## What to work on:
(a) In the mailing list message about logical replication, how large is the table after the operations finish, compared with before?
(b) Quote the mailing list message from "From Moreno Andreo" to "space  (Moreno Andreo <moreno.andreo@evolu-s.it>)".

## Excerpted text:
** START **
Re: Logical replication, need to reclaim big disk space - Mailing list pgsql-general

From Moreno Andreo
Subject Re: Logical replication, need to reclaim big disk space
Date
Msg-id 468e0359-0670-4dc9-9014-87dca6c69821@evolu-s.it
Whole thread Raw
In response to Logical replication, need to reclaim big disk space  (Moreno Andreo <moreno.andreo@evolu-s.it>)
Responses Re: Logical replication, need to reclaim big disk space
List pgsql-general
On 16/05/25 21:33, Achilleas Mantzios wrote:
> On 16/5/25 18:45, Moreno Andreo wrote:
>
>> Hi,
>>     we are moving our old binary data approach, moving them from 
>> bytea fields in a table to external storage (making database smaller 
>> and related operations faster and smarter).
>> In short, we have a job that runs in background and copies data from 
>> the table to an external file and then sets the bytea field to NULL.
>> (UPDATE tbl SET blob = NULL, ref = 'path/to/file' WHERE id = <uuid>)
>>
>> This results, at the end of the operations, to a table that's less 
>> than one tenth in size.
** END **
## Information supplied:
** START **
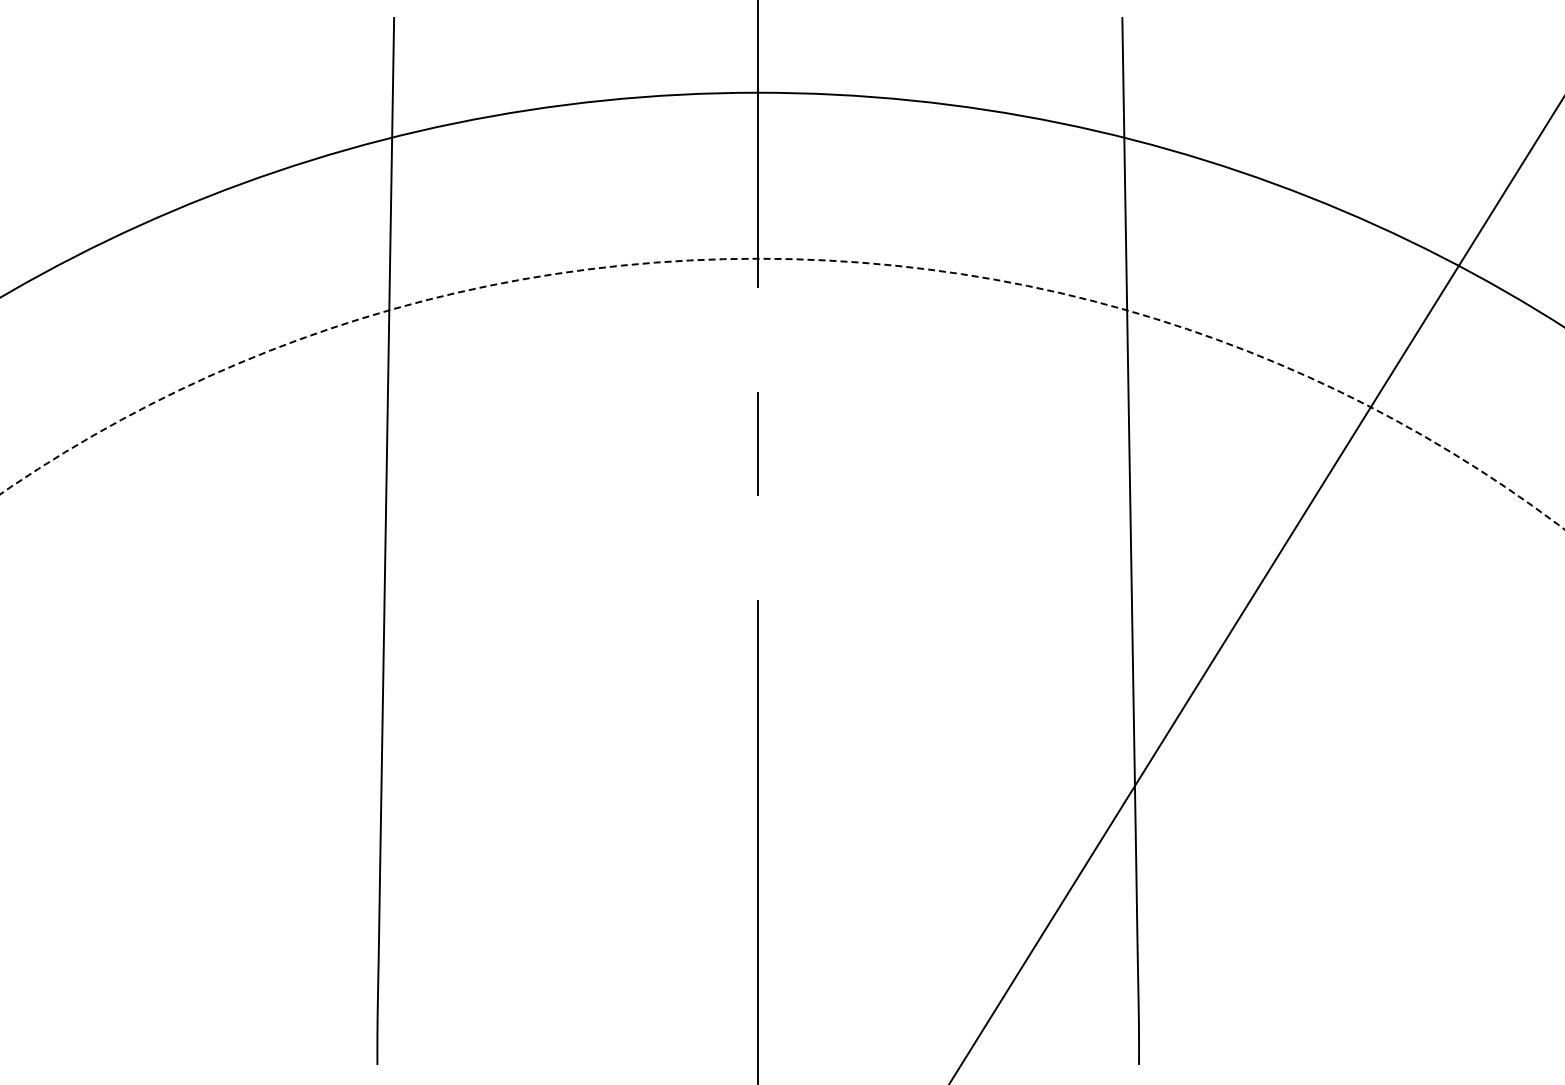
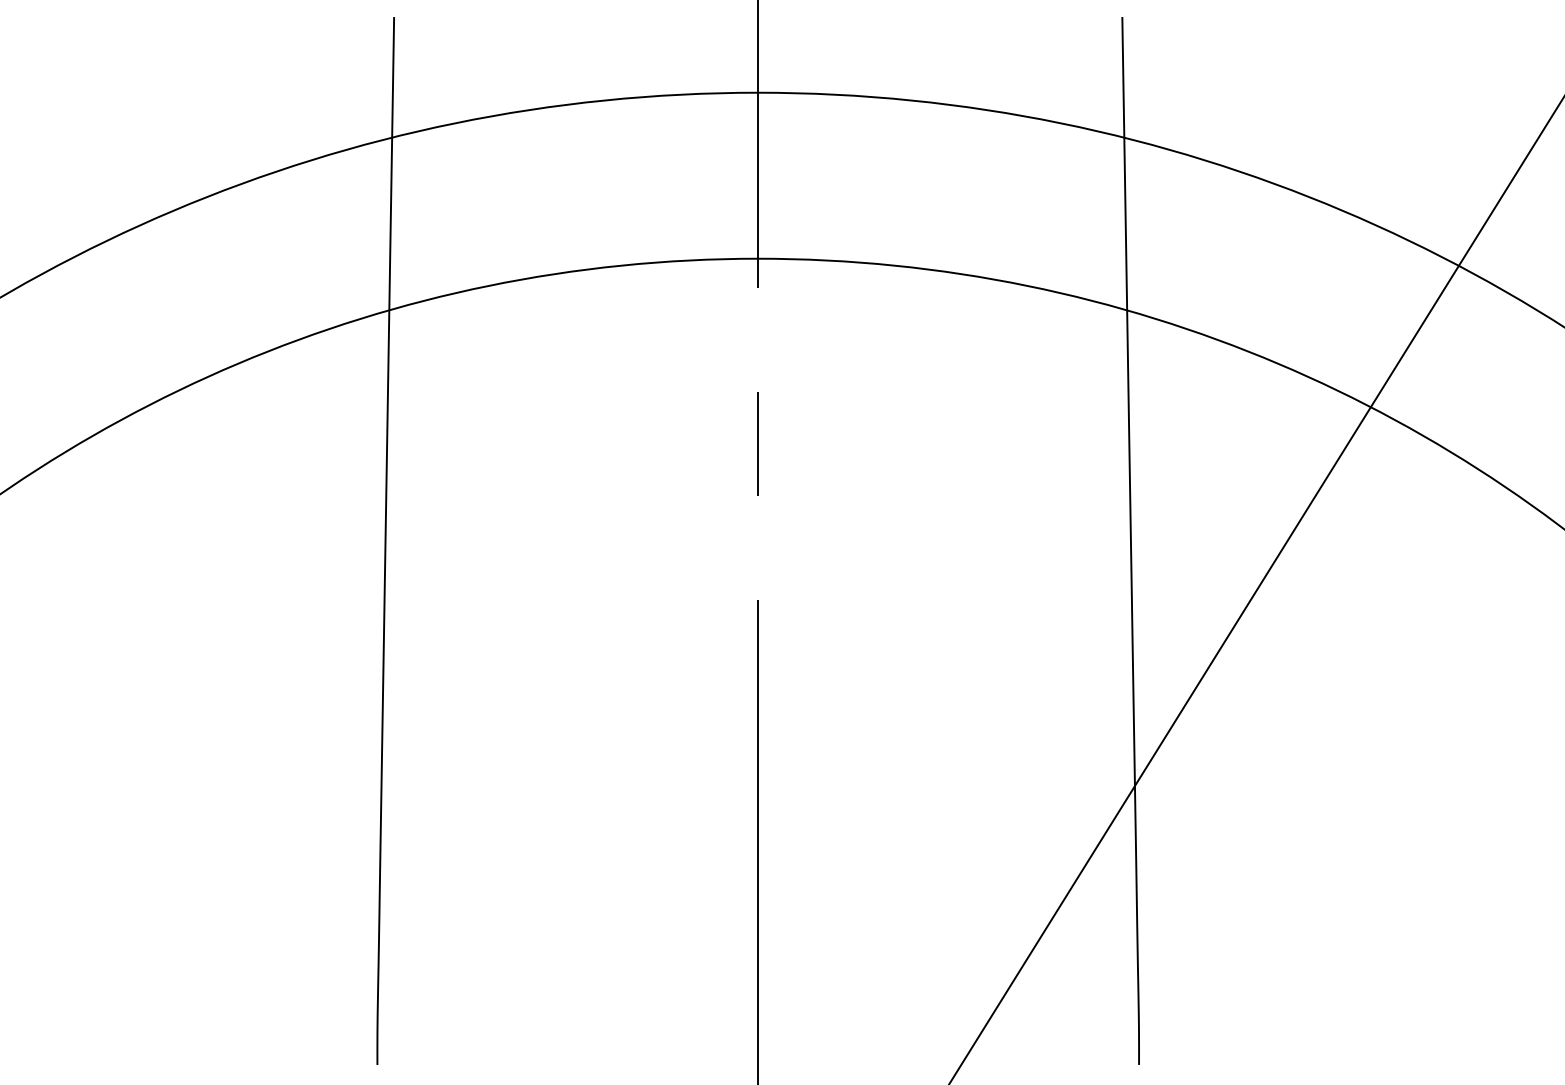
circle at (782, 393): dashed -> solid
** END **
## Final answers:
(a) Less than one tenth of its former size.

(b)
From Moreno Andreo
Subject Re: Logical replication, need to reclaim big disk space
Date
Msg-id 468e0359-0670-4dc9-9014-87dca6c69821@evolu-s.it
Whole thread Raw
In response to Logical replication, need to reclaim big disk space  (Moreno Andreo <moreno.andreo@evolu-s.it>)